Haubentaucher has been a big Berlin summer hit, tapping into a previously unvoiced demand. But with their years of experience running Strandgut, the partners know it’s seldom a good idea to do too much too quickly.

After the pool season dies down, says Lente, “we might have a Christmas market, maybe a pop-up restaurant but we’ll take a break in January and plan the next season before reopening.” Taking it slowly – how very grown-up.

More Berlin water(ing) holes

Badeschiff
Set in the River Spree’s east harbour, this heated floating pool offers epic views of the TV tower and the famous Oberbaum Bridge. There are also wooden terraces for lounging, a beach bar, DJs and, in winter, Finnish saunas. The Badeschiff made a big splash when it opened in 2004 and has been going strong ever since.

Strandbad Wannsee
At Berlin’s southwestern edge is Europe’s largest lido, a 1,275-metre stretch of fine light sand on Wannsee lake that’s become a Cultural Heritage site. Changing facilities are situated in 1920s buildings, contributing to an old-school feeling that on hot days you’re likely to share with many people.

Liquidrom
Not an outdoor pool but a unique indoor thermal bath that’s long been a favourite with spa lovers, sauna enthusiasts and the curious. The main pool features underwater lights and music ranging from jazz to electro, while spa treatments and a café are also on hand.
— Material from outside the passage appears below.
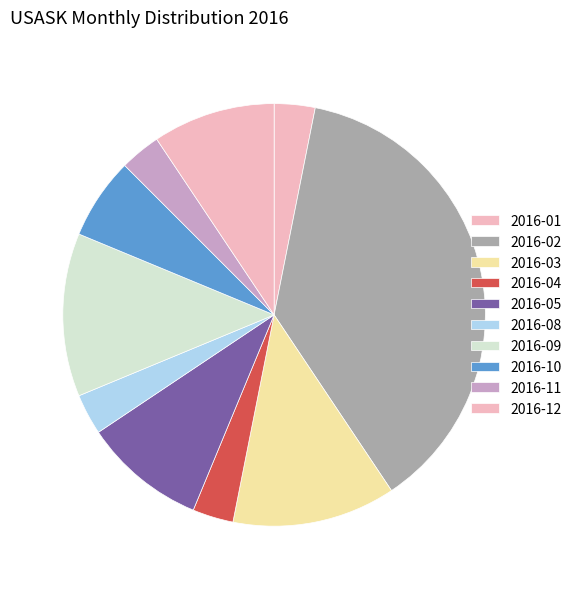

Count the number of slices in the pie.

10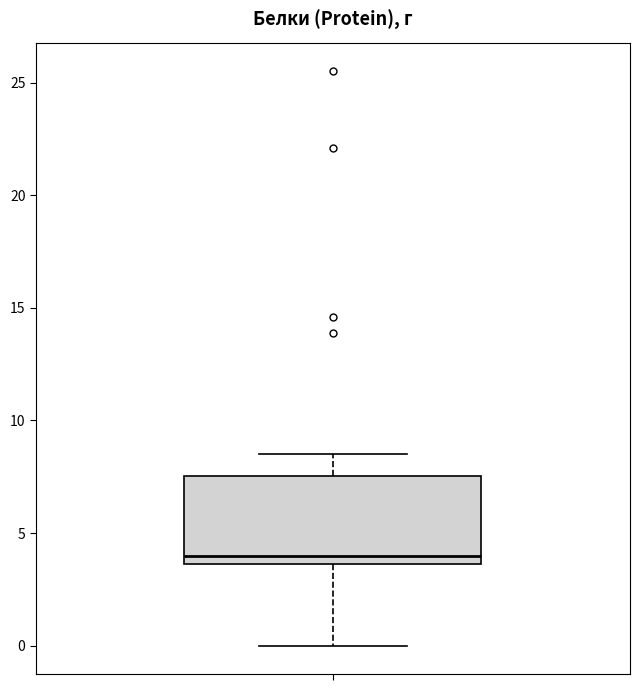

Read this box plot against the y-axis: the position of the median line, the range covered by the box, and the ends of both whiskers. The values are not printed on the chart, so give them approximately, as read against the axis.

median 4.0, box 3.5 to 7.5, whiskers 0.0 to 8.5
This place is for chilling, not sport, and be warned: not everyone wears swimsuits.

Starting a pool club in Berlin

Team: At the beginning there were eight: four partners, a secretary, an accountant, a construction site manager and a corporate event manager.

Costs: The major cost was building the swimming pool, which took around a quarter of the total start-up capital.

Opening times: On a sunny day from 10.00 to about midnight; on weekends no specific closing time.

Branding: The corporate design was done by graphic designer Oliver Lehner, a friend of the partners.